--- START ---

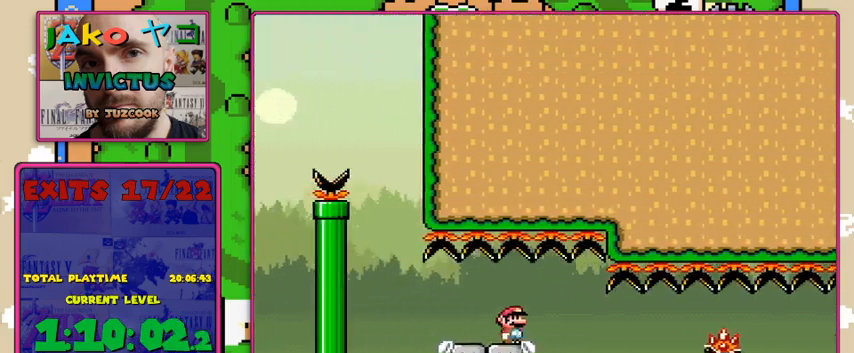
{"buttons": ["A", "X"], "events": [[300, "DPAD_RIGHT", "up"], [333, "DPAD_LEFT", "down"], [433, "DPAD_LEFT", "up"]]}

--- END ---
--- START ---

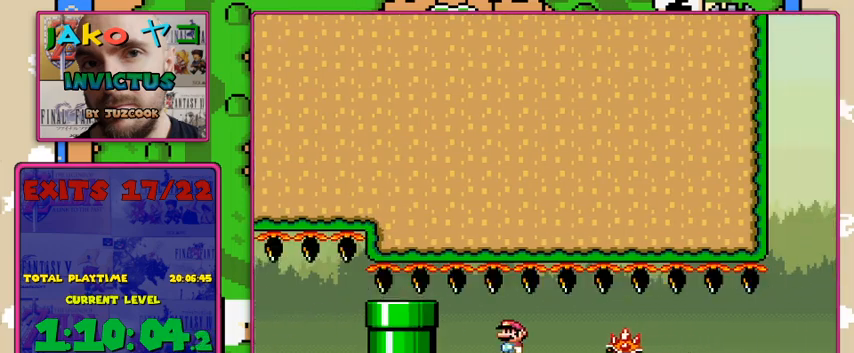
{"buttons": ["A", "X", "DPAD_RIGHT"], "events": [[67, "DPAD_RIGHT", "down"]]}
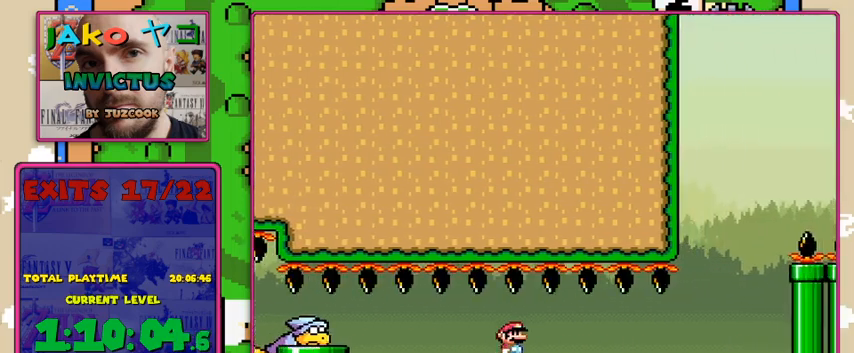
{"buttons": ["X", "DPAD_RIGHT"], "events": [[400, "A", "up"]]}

--- END ---

→ TASK INSTRUCTIONS: Go through the data and return each line where the word "down" appears.

→ OUTPUT:
{"buttons": ["A", "X"], "events": [[300, "DPAD_RIGHT", "up"], [333, "DPAD_LEFT", "down"], [433, "DPAD_LEFT", "up"]]}
{"buttons": ["A", "X", "DPAD_RIGHT"], "events": [[67, "DPAD_RIGHT", "down"]]}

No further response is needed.